The new development plan that the city and the developer have agreed on includes five apartments, at least one of which will be affordable housing with rents accessible to a tenant who earns 60% of the area’s median income. This level of rent must be maintained for the next 20 years.
Morrison, who has represented the neighborhood for 11 years, says the city has been trying to sell the land since before he was elected, adding he’s thrilled to have the chance to allow its development.
Kadir Catalbasoglu, owner of Brick Oven Pizza and another housing complex at 59 Dixwell, tried to buy the land and develop it since 2017.
“I’m buying the property because it’s an eyesore right now and I want to develop it since I own the land right next to it,” Catalbasoglu told the News.
According to Morrison, the lot has been auctioned several times, but a problem has always prevented its sale.
The original deal that alders approved in 2017 would allow Catalbasoglu to convert the space into two apartments and a commercial building.
However, the owner of the land right next to 55 Dixwell, Yehoshua Rosenstein, for follow-up to prevent the deal, saying he owned part of the driveway that was in the lot. The lawsuit is now resolved.

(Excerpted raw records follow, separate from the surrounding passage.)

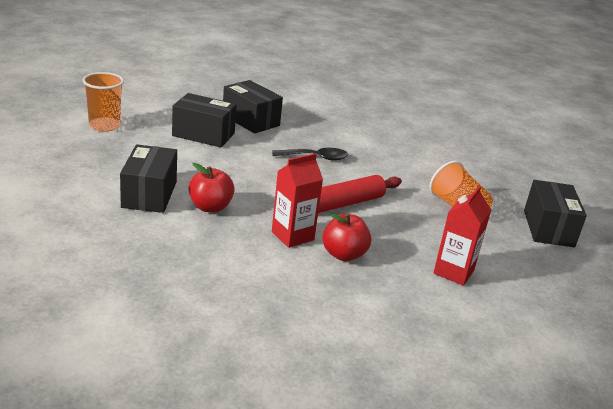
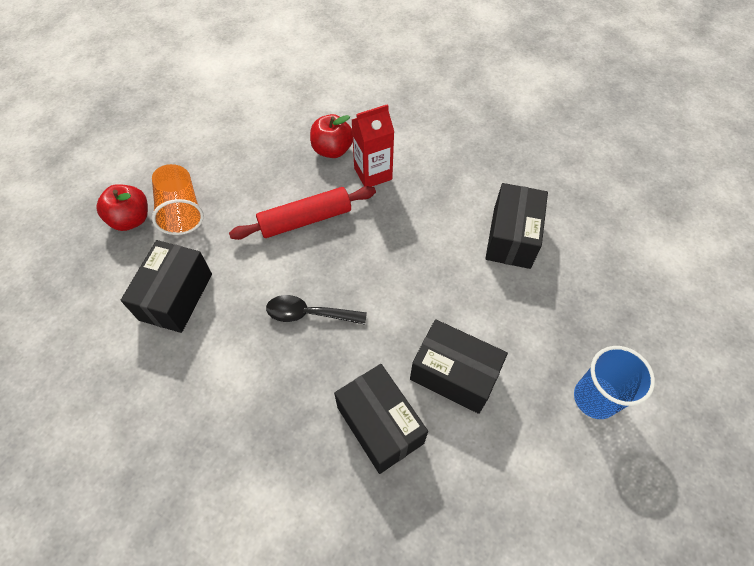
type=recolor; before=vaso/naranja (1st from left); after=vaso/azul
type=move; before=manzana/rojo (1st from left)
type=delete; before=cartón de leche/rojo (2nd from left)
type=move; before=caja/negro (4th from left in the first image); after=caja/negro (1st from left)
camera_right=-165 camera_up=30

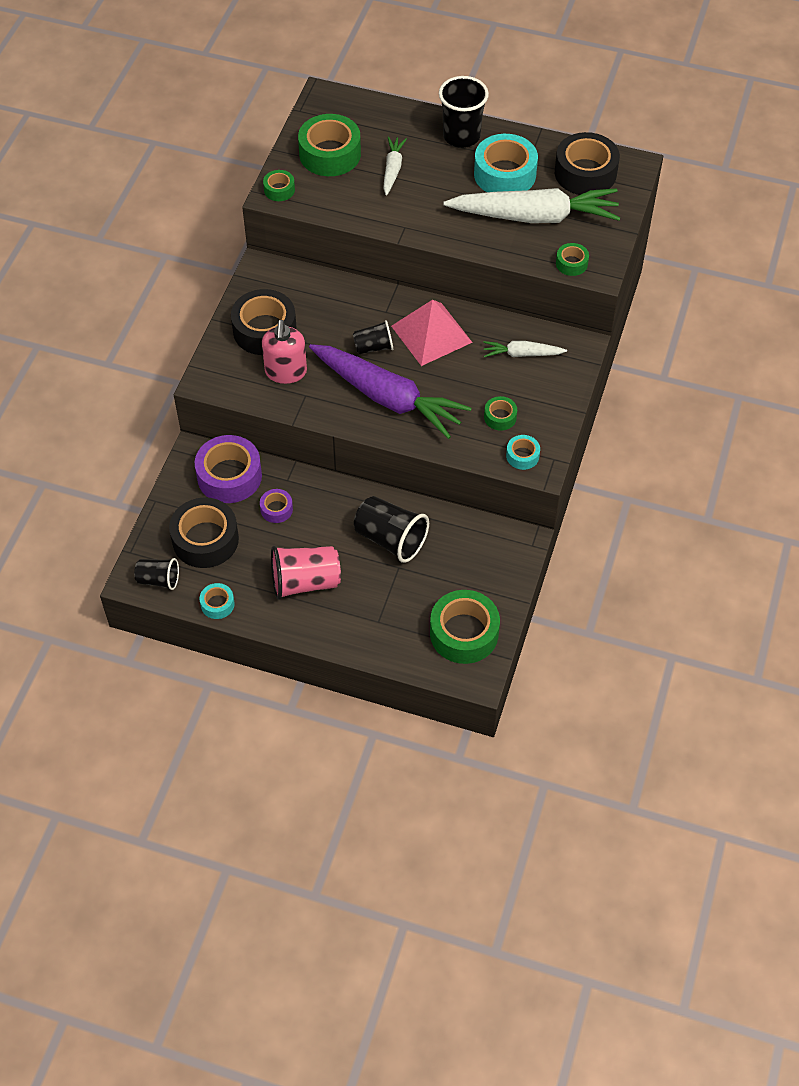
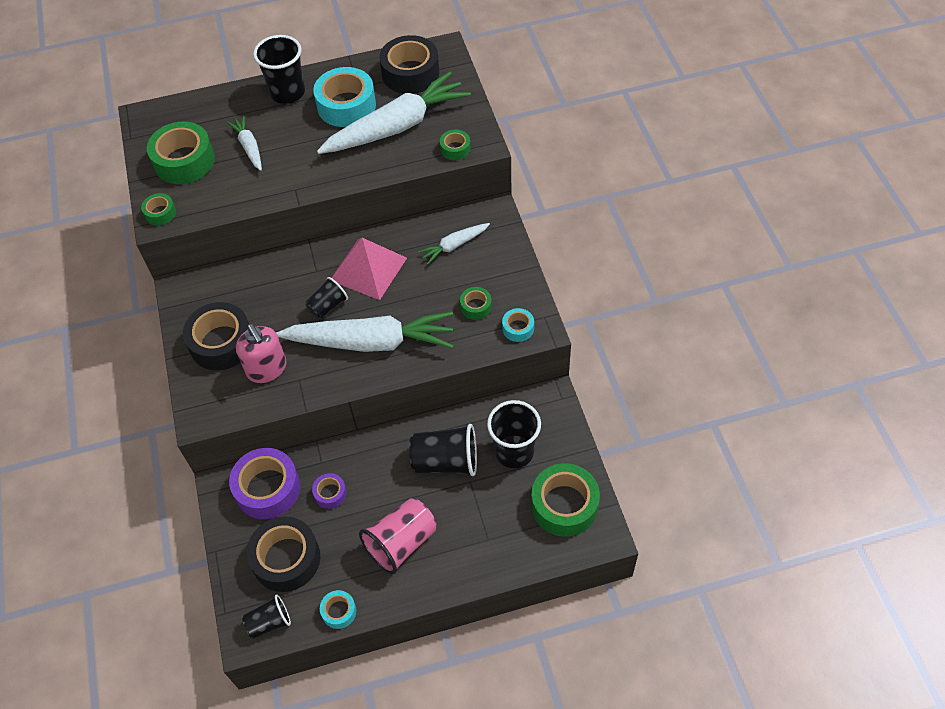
type=recolor; before=zanahoria/morado; after=zanahoria/blanco (2nd from left)
type=insert; after=vaso/negro (5th from left)
camera_right=-30 camera_up=0

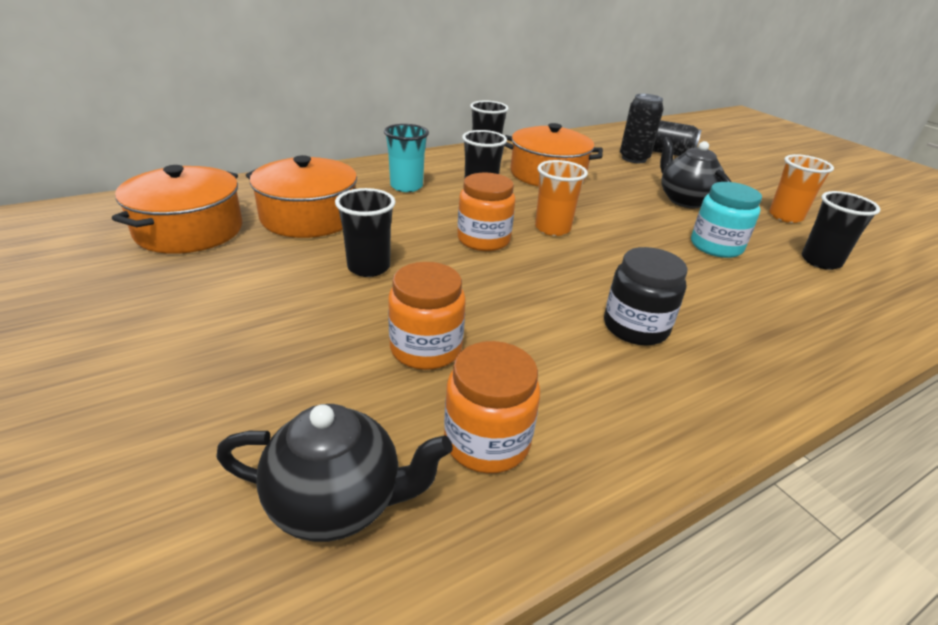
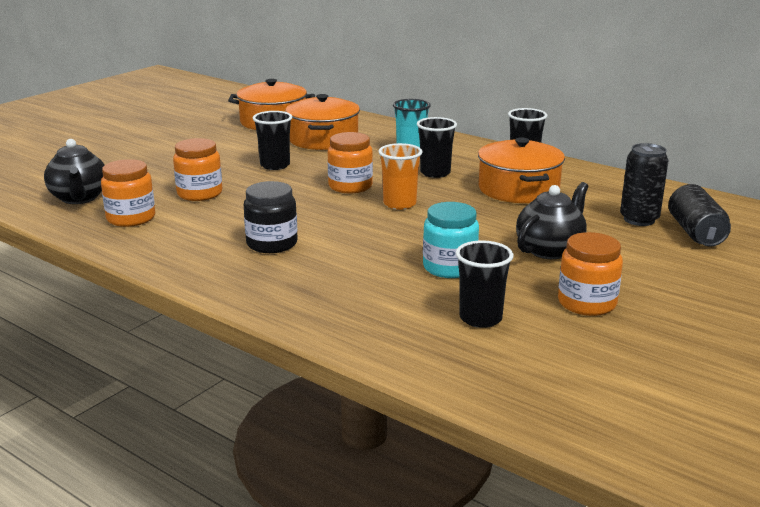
type=replace; before=vaso/naranja (2nd from left); after=tarro/naranja (4th from left)
camera_right=70 camera_up=-10

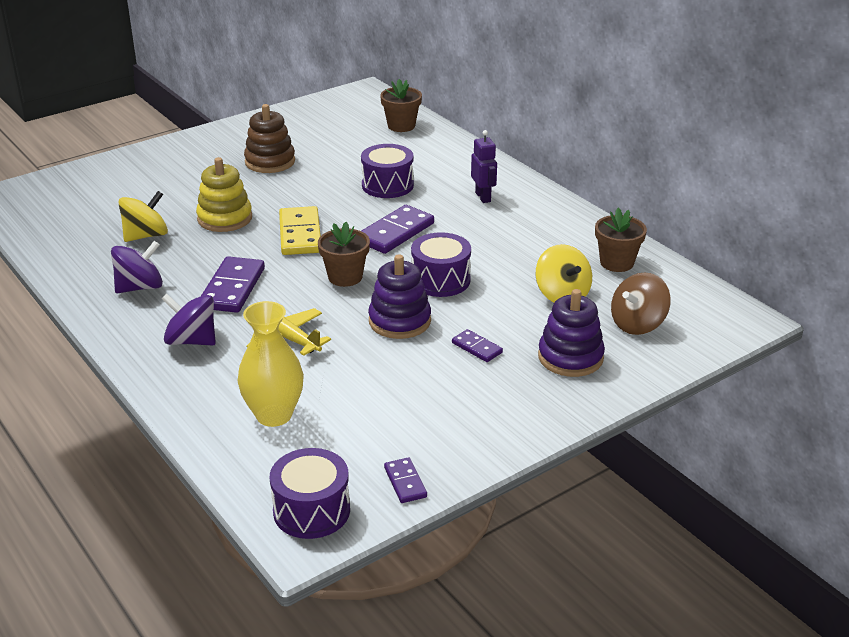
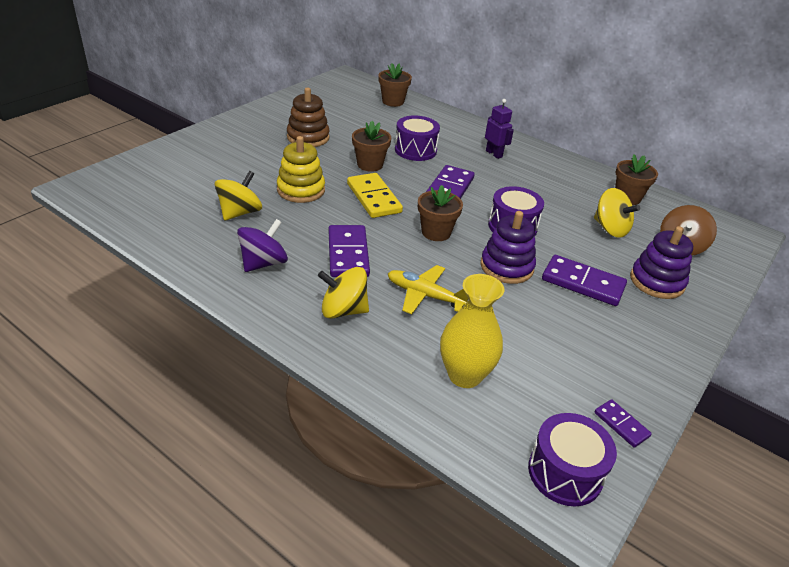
type=recolor; before=peonza/morado (2nd from left); after=peonza/amarillo (2nd from left)
type=resize; before=ficha de dominó/morado (4th from left in the first image); scale=1.87
type=insert; after=maceta/marrón (1st from left)
camera_right=-20 camera_up=5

Morrison explained that inclusive zoning laws, which would have required the construction of affordable units in any new development, did not exist in 2017 when the deal was first approved, necessitating Monday’s amendment.
Zoning laws were passed earlier this year and require one-fifth of all new residential units built downtown to be affordable.
Caption: Ward 22 Alder Jeannette Morrison spoke about the two property issues on Monday night.
Also at the meeting
- The alders stamped a proposal to bolster a handful of executive positions eligible for high salaries and pensions, in hopes of bolstering retention of city employees.
- “This will allow the administration to hire new employees for these positions at salaries more commensurate with their experience and more competitive with other municipalities in the state and region.” said finance committee chair Adam Marchand.
- Alders plans to take a closer look at the contracts awarded by the Board of Education after BOE member Darnell Goldson raised concerns about the lack of competition in the current bidding process.
- “During my tenure on the board, I’ve seen the process become much less competitive, especially on buses where one company is awarded the contract every time because it’s the only company that fits the parameters of the city,” Goldson told The News. “More attention to contracts like this will help ensure the process is fair.”